## [What you have to do]
From the first line to the last, print the data exactly.
+++ Task inputs
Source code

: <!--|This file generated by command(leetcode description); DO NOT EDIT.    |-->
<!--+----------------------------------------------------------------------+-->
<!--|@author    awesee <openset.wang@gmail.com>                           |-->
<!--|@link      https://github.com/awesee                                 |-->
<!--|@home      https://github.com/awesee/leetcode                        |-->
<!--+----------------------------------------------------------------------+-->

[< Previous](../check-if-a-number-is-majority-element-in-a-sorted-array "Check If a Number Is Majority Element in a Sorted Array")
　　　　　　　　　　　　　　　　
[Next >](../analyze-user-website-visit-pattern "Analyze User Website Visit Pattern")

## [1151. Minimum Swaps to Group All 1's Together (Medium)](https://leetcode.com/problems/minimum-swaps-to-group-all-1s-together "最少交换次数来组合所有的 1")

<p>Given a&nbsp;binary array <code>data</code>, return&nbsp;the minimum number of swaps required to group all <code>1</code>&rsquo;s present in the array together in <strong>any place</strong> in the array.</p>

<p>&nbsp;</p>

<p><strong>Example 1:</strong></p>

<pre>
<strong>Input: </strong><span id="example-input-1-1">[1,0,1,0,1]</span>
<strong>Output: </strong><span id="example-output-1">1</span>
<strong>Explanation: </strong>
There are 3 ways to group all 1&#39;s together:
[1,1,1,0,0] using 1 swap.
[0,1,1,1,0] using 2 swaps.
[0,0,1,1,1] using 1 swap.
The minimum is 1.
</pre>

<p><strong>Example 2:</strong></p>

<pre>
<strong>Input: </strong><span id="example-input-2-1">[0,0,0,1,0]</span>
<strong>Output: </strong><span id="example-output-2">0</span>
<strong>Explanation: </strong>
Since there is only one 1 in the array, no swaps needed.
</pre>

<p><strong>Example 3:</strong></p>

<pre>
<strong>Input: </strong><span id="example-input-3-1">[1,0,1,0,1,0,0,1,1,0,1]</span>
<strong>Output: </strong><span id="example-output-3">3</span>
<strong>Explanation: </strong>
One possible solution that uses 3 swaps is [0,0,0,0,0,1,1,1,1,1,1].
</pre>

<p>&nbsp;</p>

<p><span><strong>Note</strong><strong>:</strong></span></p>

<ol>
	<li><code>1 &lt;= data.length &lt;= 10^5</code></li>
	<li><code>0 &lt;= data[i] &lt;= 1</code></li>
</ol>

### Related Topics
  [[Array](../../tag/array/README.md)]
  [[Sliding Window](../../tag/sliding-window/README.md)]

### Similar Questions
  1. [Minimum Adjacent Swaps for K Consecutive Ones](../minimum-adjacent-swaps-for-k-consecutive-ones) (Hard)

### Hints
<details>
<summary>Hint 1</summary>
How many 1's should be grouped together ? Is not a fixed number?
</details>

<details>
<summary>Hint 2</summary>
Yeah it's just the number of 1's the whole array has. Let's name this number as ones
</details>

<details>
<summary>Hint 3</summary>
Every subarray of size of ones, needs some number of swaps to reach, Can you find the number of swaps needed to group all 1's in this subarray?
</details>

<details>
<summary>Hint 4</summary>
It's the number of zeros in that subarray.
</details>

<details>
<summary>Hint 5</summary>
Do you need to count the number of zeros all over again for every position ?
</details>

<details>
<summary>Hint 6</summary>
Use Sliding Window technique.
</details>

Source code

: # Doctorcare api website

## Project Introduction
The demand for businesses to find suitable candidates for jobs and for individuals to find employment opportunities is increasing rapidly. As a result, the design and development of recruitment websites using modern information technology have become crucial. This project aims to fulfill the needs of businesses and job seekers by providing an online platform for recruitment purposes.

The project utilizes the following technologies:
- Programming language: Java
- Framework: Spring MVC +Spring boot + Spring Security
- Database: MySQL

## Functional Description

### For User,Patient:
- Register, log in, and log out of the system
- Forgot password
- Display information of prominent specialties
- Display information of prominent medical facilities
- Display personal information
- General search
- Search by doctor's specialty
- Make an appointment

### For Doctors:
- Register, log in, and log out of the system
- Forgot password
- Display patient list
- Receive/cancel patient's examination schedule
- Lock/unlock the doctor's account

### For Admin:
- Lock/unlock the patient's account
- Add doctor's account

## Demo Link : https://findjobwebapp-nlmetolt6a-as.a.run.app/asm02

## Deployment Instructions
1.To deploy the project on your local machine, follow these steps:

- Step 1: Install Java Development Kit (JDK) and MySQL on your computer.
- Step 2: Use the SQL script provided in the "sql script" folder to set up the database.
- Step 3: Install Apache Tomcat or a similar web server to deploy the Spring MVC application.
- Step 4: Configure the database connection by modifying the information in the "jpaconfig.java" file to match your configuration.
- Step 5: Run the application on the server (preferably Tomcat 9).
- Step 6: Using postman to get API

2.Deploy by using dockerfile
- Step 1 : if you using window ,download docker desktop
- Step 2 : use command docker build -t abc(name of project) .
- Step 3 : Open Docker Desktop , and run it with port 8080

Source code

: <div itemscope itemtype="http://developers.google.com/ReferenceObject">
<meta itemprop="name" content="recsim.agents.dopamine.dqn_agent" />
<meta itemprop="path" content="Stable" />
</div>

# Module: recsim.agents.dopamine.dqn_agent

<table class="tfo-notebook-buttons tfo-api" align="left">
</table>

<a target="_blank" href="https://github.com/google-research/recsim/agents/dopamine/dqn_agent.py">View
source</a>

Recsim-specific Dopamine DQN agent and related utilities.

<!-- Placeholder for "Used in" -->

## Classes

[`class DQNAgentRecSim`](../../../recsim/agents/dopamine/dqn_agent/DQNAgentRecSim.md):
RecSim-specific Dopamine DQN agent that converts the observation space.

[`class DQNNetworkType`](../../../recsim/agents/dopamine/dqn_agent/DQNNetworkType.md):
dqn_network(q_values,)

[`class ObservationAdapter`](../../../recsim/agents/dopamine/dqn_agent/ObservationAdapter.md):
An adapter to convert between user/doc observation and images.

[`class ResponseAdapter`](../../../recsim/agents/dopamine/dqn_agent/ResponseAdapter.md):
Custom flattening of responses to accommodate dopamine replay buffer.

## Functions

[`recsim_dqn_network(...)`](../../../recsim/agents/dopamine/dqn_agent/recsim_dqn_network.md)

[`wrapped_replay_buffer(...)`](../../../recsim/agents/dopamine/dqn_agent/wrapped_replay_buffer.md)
++++++
## [Answer for this exercise]
Source code

: <!--|This file generated by command(leetcode description); DO NOT EDIT.    |-->
<!--+----------------------------------------------------------------------+-->
<!--|@author    awesee <openset.wang@gmail.com>                           |-->
<!--|@link      https://github.com/awesee                                 |-->
<!--|@home      https://github.com/awesee/leetcode                        |-->
<!--+----------------------------------------------------------------------+-->

[< Previous](../check-if-a-number-is-majority-element-in-a-sorted-array "Check If a Number Is Majority Element in a Sorted Array")
　　　　　　　　　　　　　　　　
[Next >](../analyze-user-website-visit-pattern "Analyze User Website Visit Pattern")

## [1151. Minimum Swaps to Group All 1's Together (Medium)](https://leetcode.com/problems/minimum-swaps-to-group-all-1s-together "最少交换次数来组合所有的 1")

<p>Given a&nbsp;binary array <code>data</code>, return&nbsp;the minimum number of swaps required to group all <code>1</code>&rsquo;s present in the array together in <strong>any place</strong> in the array.</p>

<p>&nbsp;</p>

<p><strong>Example 1:</strong></p>

<pre>
<strong>Input: </strong><span id="example-input-1-1">[1,0,1,0,1]</span>
<strong>Output: </strong><span id="example-output-1">1</span>
<strong>Explanation: </strong>
There are 3 ways to group all 1&#39;s together:
[1,1,1,0,0] using 1 swap.
[0,1,1,1,0] using 2 swaps.
[0,0,1,1,1] using 1 swap.
The minimum is 1.
</pre>

<p><strong>Example 2:</strong></p>

<pre>
<strong>Input: </strong><span id="example-input-2-1">[0,0,0,1,0]</span>
<strong>Output: </strong><span id="example-output-2">0</span>
<strong>Explanation: </strong>
Since there is only one 1 in the array, no swaps needed.
</pre>

<p><strong>Example 3:</strong></p>

<pre>
<strong>Input: </strong><span id="example-input-3-1">[1,0,1,0,1,0,0,1,1,0,1]</span>
<strong>Output: </strong><span id="example-output-3">3</span>
<strong>Explanation: </strong>
One possible solution that uses 3 swaps is [0,0,0,0,0,1,1,1,1,1,1].
</pre>

<p>&nbsp;</p>

<p><span><strong>Note</strong><strong>:</strong></span></p>

<ol>
	<li><code>1 &lt;= data.length &lt;= 10^5</code></li>
	<li><code>0 &lt;= data[i] &lt;= 1</code></li>
</ol>

### Related Topics
  [[Array](../../tag/array/README.md)]
  [[Sliding Window](../../tag/sliding-window/README.md)]

### Similar Questions
  1. [Minimum Adjacent Swaps for K Consecutive Ones](../minimum-adjacent-swaps-for-k-consecutive-ones) (Hard)

### Hints
<details>
<summary>Hint 1</summary>
How many 1's should be grouped together ? Is not a fixed number?
</details>

<details>
<summary>Hint 2</summary>
Yeah it's just the number of 1's the whole array has. Let's name this number as ones
</details>

<details>
<summary>Hint 3</summary>
Every subarray of size of ones, needs some number of swaps to reach, Can you find the number of swaps needed to group all 1's in this subarray?
</details>

<details>
<summary>Hint 4</summary>
It's the number of zeros in that subarray.
</details>

<details>
<summary>Hint 5</summary>
Do you need to count the number of zeros all over again for every position ?
</details>

<details>
<summary>Hint 6</summary>
Use Sliding Window technique.
</details>

Source code

: # Doctorcare api website

## Project Introduction
The demand for businesses to find suitable candidates for jobs and for individuals to find employment opportunities is increasing rapidly. As a result, the design and development of recruitment websites using modern information technology have become crucial. This project aims to fulfill the needs of businesses and job seekers by providing an online platform for recruitment purposes.

The project utilizes the following technologies:
- Programming language: Java
- Framework: Spring MVC +Spring boot + Spring Security
- Database: MySQL

## Functional Description

### For User,Patient:
- Register, log in, and log out of the system
- Forgot password
- Display information of prominent specialties
- Display information of prominent medical facilities
- Display personal information
- General search
- Search by doctor's specialty
- Make an appointment

### For Doctors:
- Register, log in, and log out of the system
- Forgot password
- Display patient list
- Receive/cancel patient's examination schedule
- Lock/unlock the doctor's account

### For Admin:
- Lock/unlock the patient's account
- Add doctor's account

## Demo Link : https://findjobwebapp-nlmetolt6a-as.a.run.app/asm02

## Deployment Instructions
1.To deploy the project on your local machine, follow these steps:

- Step 1: Install Java Development Kit (JDK) and MySQL on your computer.
- Step 2: Use the SQL script provided in the "sql script" folder to set up the database.
- Step 3: Install Apache Tomcat or a similar web server to deploy the Spring MVC application.
- Step 4: Configure the database connection by modifying the information in the "jpaconfig.java" file to match your configuration.
- Step 5: Run the application on the server (preferably Tomcat 9).
- Step 6: Using postman to get API

2.Deploy by using dockerfile
- Step 1 : if you using window ,download docker desktop
- Step 2 : use command docker build -t abc(name of project) .
- Step 3 : Open Docker Desktop , and run it with port 8080

Source code

: <div itemscope itemtype="http://developers.google.com/ReferenceObject">
<meta itemprop="name" content="recsim.agents.dopamine.dqn_agent" />
<meta itemprop="path" content="Stable" />
</div>

# Module: recsim.agents.dopamine.dqn_agent

<table class="tfo-notebook-buttons tfo-api" align="left">
</table>

<a target="_blank" href="https://github.com/google-research/recsim/agents/dopamine/dqn_agent.py">View
source</a>

Recsim-specific Dopamine DQN agent and related utilities.

<!-- Placeholder for "Used in" -->

## Classes

[`class DQNAgentRecSim`](../../../recsim/agents/dopamine/dqn_agent/DQNAgentRecSim.md):
RecSim-specific Dopamine DQN agent that converts the observation space.

[`class DQNNetworkType`](../../../recsim/agents/dopamine/dqn_agent/DQNNetworkType.md):
dqn_network(q_values,)

[`class ObservationAdapter`](../../../recsim/agents/dopamine/dqn_agent/ObservationAdapter.md):
An adapter to convert between user/doc observation and images.

[`class ResponseAdapter`](../../../recsim/agents/dopamine/dqn_agent/ResponseAdapter.md):
Custom flattening of responses to accommodate dopamine replay buffer.

## Functions

[`recsim_dqn_network(...)`](../../../recsim/agents/dopamine/dqn_agent/recsim_dqn_network.md)

[`wrapped_replay_buffer(...)`](../../../recsim/agents/dopamine/dqn_agent/wrapped_replay_buffer.md)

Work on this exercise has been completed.